TO DO: Retype the entries exactly, but skip the pictures.

(Page-level text extractions)
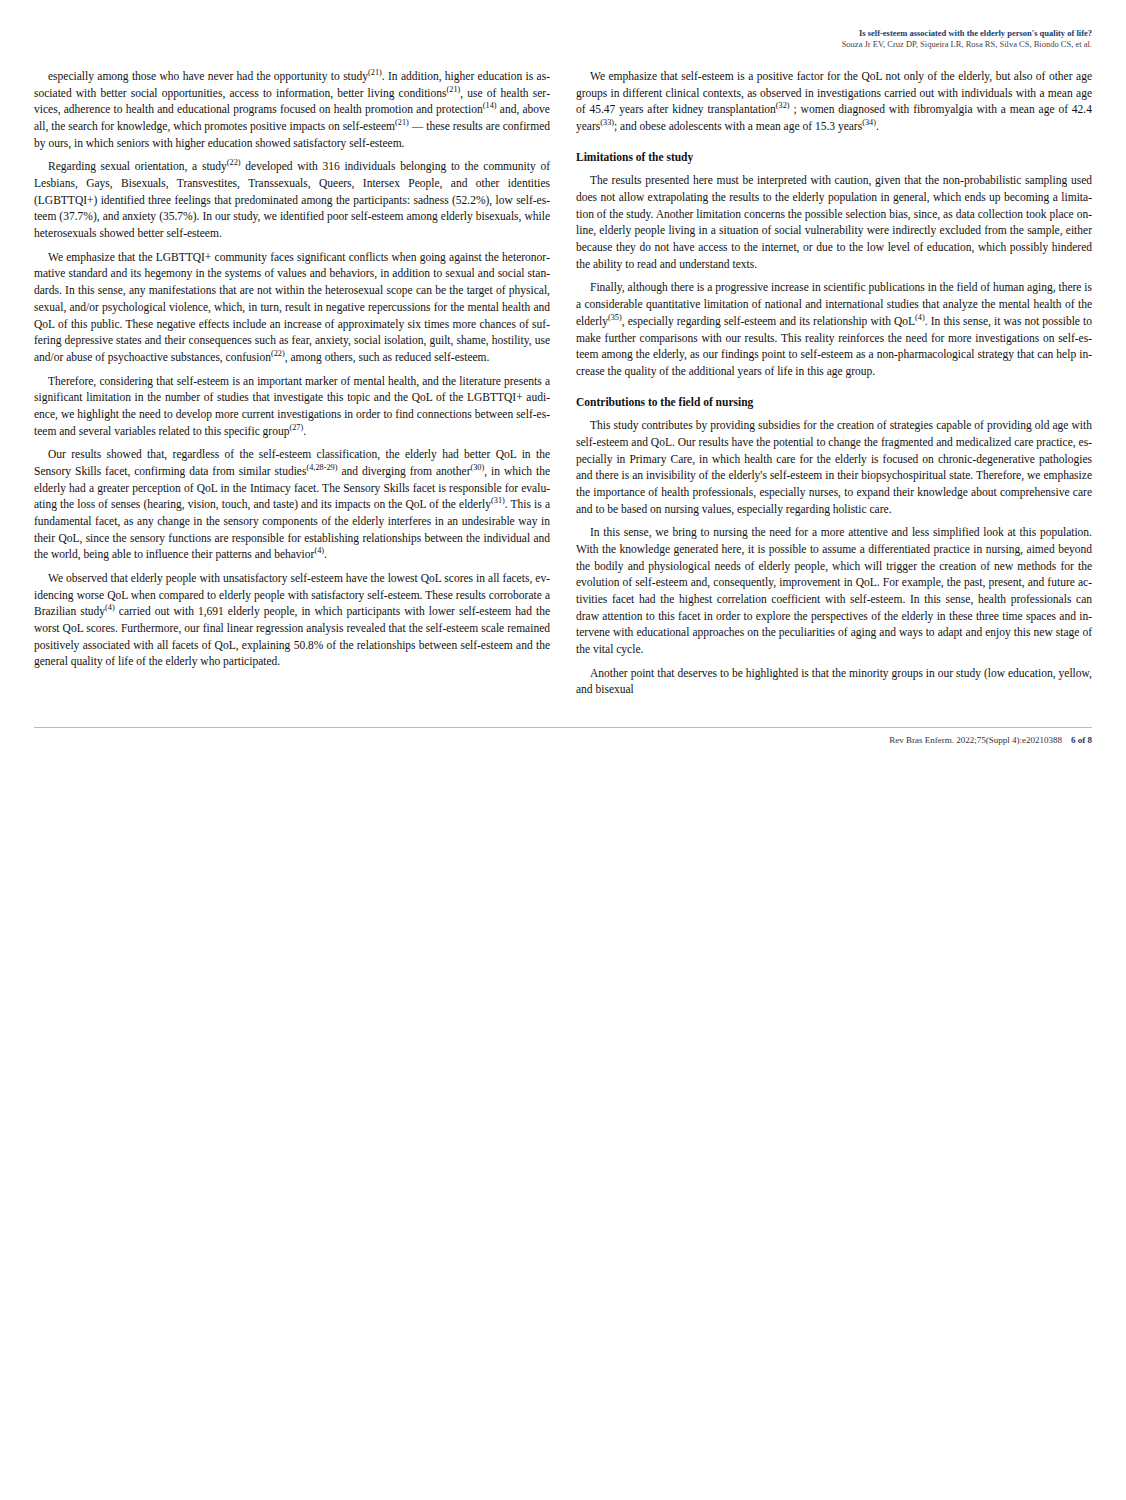Is self-esteem associated with the elderly person's quality of life?
Souza Jr EV, Cruz DP, Siqueira LR, Rosa RS, Silva CS, Biondo CS, et al.
especially among those who have never had the opportunity to study(21). In addition, higher education is associated with better social opportunities, access to information, better living conditions(21), use of health services, adherence to health and educational programs focused on health promotion and protection(14) and, above all, the search for knowledge, which promotes positive impacts on self-esteem(21) — these results are confirmed by ours, in which seniors with higher education showed satisfactory self-esteem.
Regarding sexual orientation, a study(22) developed with 316 individuals belonging to the community of Lesbians, Gays, Bisexuals, Transvestites, Transsexuals, Queers, Intersex People, and other identities (LGBTTQI+) identified three feelings that predominated among the participants: sadness (52.2%), low self-esteem (37.7%), and anxiety (35.7%). In our study, we identified poor self-esteem among elderly bisexuals, while heterosexuals showed better self-esteem.
We emphasize that the LGBTTQI+ community faces significant conflicts when going against the heteronormative standard and its hegemony in the systems of values and behaviors, in addition to sexual and social standards. In this sense, any manifestations that are not within the heterosexual scope can be the target of physical, sexual, and/or psychological violence, which, in turn, result in negative repercussions for the mental health and QoL of this public. These negative effects include an increase of approximately six times more chances of suffering depressive states and their consequences such as fear, anxiety, social isolation, guilt, shame, hostility, use and/or abuse of psychoactive substances, confusion(22), among others, such as reduced self-esteem.
Therefore, considering that self-esteem is an important marker of mental health, and the literature presents a significant limitation in the number of studies that investigate this topic and the QoL of the LGBTTQI+ audience, we highlight the need to develop more current investigations in order to find connections between self-esteem and several variables related to this specific group(27).
Our results showed that, regardless of the self-esteem classification, the elderly had better QoL in the Sensory Skills facet, confirming data from similar studies(4,28-29) and diverging from another(30), in which the elderly had a greater perception of QoL in the Intimacy facet. The Sensory Skills facet is responsible for evaluating the loss of senses (hearing, vision, touch, and taste) and its impacts on the QoL of the elderly(31). This is a fundamental facet, as any change in the sensory components of the elderly interferes in an undesirable way in their QoL, since the sensory functions are responsible for establishing relationships between the individual and the world, being able to influence their patterns and behavior(4).
We observed that elderly people with unsatisfactory self-esteem have the lowest QoL scores in all facets, evidencing worse QoL when compared to elderly people with satisfactory self-esteem. These results corroborate a Brazilian study(4) carried out with 1,691 elderly people, in which participants with lower self-esteem had the worst QoL scores. Furthermore, our final linear regression analysis revealed that the self-esteem scale remained positively associated with all facets of QoL, explaining 50.8% of the relationships between self-esteem and the general quality of life of the elderly who participated.
We emphasize that self-esteem is a positive factor for the QoL not only of the elderly, but also of other age groups in different clinical contexts, as observed in investigations carried out with individuals with a mean age of 45.47 years after kidney transplantation(32) ; women diagnosed with fibromyalgia with a mean age of 42.4 years(33); and obese adolescents with a mean age of 15.3 years(34).
Limitations of the study
The results presented here must be interpreted with caution, given that the non-probabilistic sampling used does not allow extrapolating the results to the elderly population in general, which ends up becoming a limitation of the study. Another limitation concerns the possible selection bias, since, as data collection took place online, elderly people living in a situation of social vulnerability were indirectly excluded from the sample, either because they do not have access to the internet, or due to the low level of education, which possibly hindered the ability to read and understand texts.
Finally, although there is a progressive increase in scientific publications in the field of human aging, there is a considerable quantitative limitation of national and international studies that analyze the mental health of the elderly(35), especially regarding self-esteem and its relationship with QoL(4). In this sense, it was not possible to make further comparisons with our results. This reality reinforces the need for more investigations on self-esteem among the elderly, as our findings point to self-esteem as a non-pharmacological strategy that can help increase the quality of the additional years of life in this age group.
Contributions to the field of nursing
This study contributes by providing subsidies for the creation of strategies capable of providing old age with self-esteem and QoL. Our results have the potential to change the fragmented and medicalized care practice, especially in Primary Care, in which health care for the elderly is focused on chronic-degenerative pathologies and there is an invisibility of the elderly's self-esteem in their biopsychospiritual state. Therefore, we emphasize the importance of health professionals, especially nurses, to expand their knowledge about comprehensive care and to be based on nursing values, especially regarding holistic care.
In this sense, we bring to nursing the need for a more attentive and less simplified look at this population. With the knowledge generated here, it is possible to assume a differentiated practice in nursing, aimed beyond the bodily and physiological needs of elderly people, which will trigger the creation of new methods for the evolution of self-esteem and, consequently, improvement in QoL. For example, the past, present, and future activities facet had the highest correlation coefficient with self-esteem. In this sense, health professionals can draw attention to this facet in order to explore the perspectives of the elderly in these three time spaces and intervene with educational approaches on the peculiarities of aging and ways to adapt and enjoy this new stage of the vital cycle.
Another point that deserves to be highlighted is that the minority groups in our study (low education, yellow, and bisexual
Rev Bras Enferm. 2022;75(Suppl 4):e20210388 6 of 8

ANSWER TO THE EXERCISE:
Is self-esteem associated with the elderly person's quality of life?
Souza Jr EV, Cruz DP, Siqueira LR, Rosa RS, Silva CS, Biondo CS, et al.
especially among those who have never had the opportunity to study(21). In addition, higher education is associated with better social opportunities, access to information, better living conditions(21), use of health services, adherence to health and educational programs focused on health promotion and protection(14) and, above all, the search for knowledge, which promotes positive impacts on self-esteem(21) — these results are confirmed by ours, in which seniors with higher education showed satisfactory self-esteem.
Regarding sexual orientation, a study(22) developed with 316 individuals belonging to the community of Lesbians, Gays, Bisexuals, Transvestites, Transsexuals, Queers, Intersex People, and other identities (LGBTTQI+) identified three feelings that predominated among the participants: sadness (52.2%), low self-esteem (37.7%), and anxiety (35.7%). In our study, we identified poor self-esteem among elderly bisexuals, while heterosexuals showed better self-esteem.
We emphasize that the LGBTTQI+ community faces significant conflicts when going against the heteronormative standard and its hegemony in the systems of values and behaviors, in addition to sexual and social standards. In this sense, any manifestations that are not within the heterosexual scope can be the target of physical, sexual, and/or psychological violence, which, in turn, result in negative repercussions for the mental health and QoL of this public. These negative effects include an increase of approximately six times more chances of suffering depressive states and their consequences such as fear, anxiety, social isolation, guilt, shame, hostility, use and/or abuse of psychoactive substances, confusion(22), among others, such as reduced self-esteem.
Therefore, considering that self-esteem is an important marker of mental health, and the literature presents a significant limitation in the number of studies that investigate this topic and the QoL of the LGBTTQI+ audience, we highlight the need to develop more current investigations in order to find connections between self-esteem and several variables related to this specific group(27).
Our results showed that, regardless of the self-esteem classification, the elderly had better QoL in the Sensory Skills facet, confirming data from similar studies(4,28-29) and diverging from another(30), in which the elderly had a greater perception of QoL in the Intimacy facet. The Sensory Skills facet is responsible for evaluating the loss of senses (hearing, vision, touch, and taste) and its impacts on the QoL of the elderly(31). This is a fundamental facet, as any change in the sensory components of the elderly interferes in an undesirable way in their QoL, since the sensory functions are responsible for establishing relationships between the individual and the world, being able to influence their patterns and behavior(4).
We observed that elderly people with unsatisfactory self-esteem have the lowest QoL scores in all facets, evidencing worse QoL when compared to elderly people with satisfactory self-esteem. These results corroborate a Brazilian study(4) carried out with 1,691 elderly people, in which participants with lower self-esteem had the worst QoL scores. Furthermore, our final linear regression analysis revealed that the self-esteem scale remained positively associated with all facets of QoL, explaining 50.8% of the relationships between self-esteem and the general quality of life of the elderly who participated.
We emphasize that self-esteem is a positive factor for the QoL not only of the elderly, but also of other age groups in different clinical contexts, as observed in investigations carried out with individuals with a mean age of 45.47 years after kidney transplantation(32) ; women diagnosed with fibromyalgia with a mean age of 42.4 years(33); and obese adolescents with a mean age of 15.3 years(34).
Limitations of the study
The results presented here must be interpreted with caution, given that the non-probabilistic sampling used does not allow extrapolating the results to the elderly population in general, which ends up becoming a limitation of the study. Another limitation concerns the possible selection bias, since, as data collection took place online, elderly people living in a situation of social vulnerability were indirectly excluded from the sample, either because they do not have access to the internet, or due to the low level of education, which possibly hindered the ability to read and understand texts.
Finally, although there is a progressive increase in scientific publications in the field of human aging, there is a considerable quantitative limitation of national and international studies that analyze the mental health of the elderly(35), especially regarding self-esteem and its relationship with QoL(4). In this sense, it was not possible to make further comparisons with our results. This reality reinforces the need for more investigations on self-esteem among the elderly, as our findings point to self-esteem as a non-pharmacological strategy that can help increase the quality of the additional years of life in this age group.
Contributions to the field of nursing
This study contributes by providing subsidies for the creation of strategies capable of providing old age with self-esteem and QoL. Our results have the potential to change the fragmented and medicalized care practice, especially in Primary Care, in which health care for the elderly is focused on chronic-degenerative pathologies and there is an invisibility of the elderly's self-esteem in their biopsychospiritual state. Therefore, we emphasize the importance of health professionals, especially nurses, to expand their knowledge about comprehensive care and to be based on nursing values, especially regarding holistic care.
In this sense, we bring to nursing the need for a more attentive and less simplified look at this population. With the knowledge generated here, it is possible to assume a differentiated practice in nursing, aimed beyond the bodily and physiological needs of elderly people, which will trigger the creation of new methods for the evolution of self-esteem and, consequently, improvement in QoL. For example, the past, present, and future activities facet had the highest correlation coefficient with self-esteem. In this sense, health professionals can draw attention to this facet in order to explore the perspectives of the elderly in these three time spaces and intervene with educational approaches on the peculiarities of aging and ways to adapt and enjoy this new stage of the vital cycle.
Another point that deserves to be highlighted is that the minority groups in our study (low education, yellow, and bisexual
Rev Bras Enferm. 2022;75(Suppl 4):e20210388 6 of 8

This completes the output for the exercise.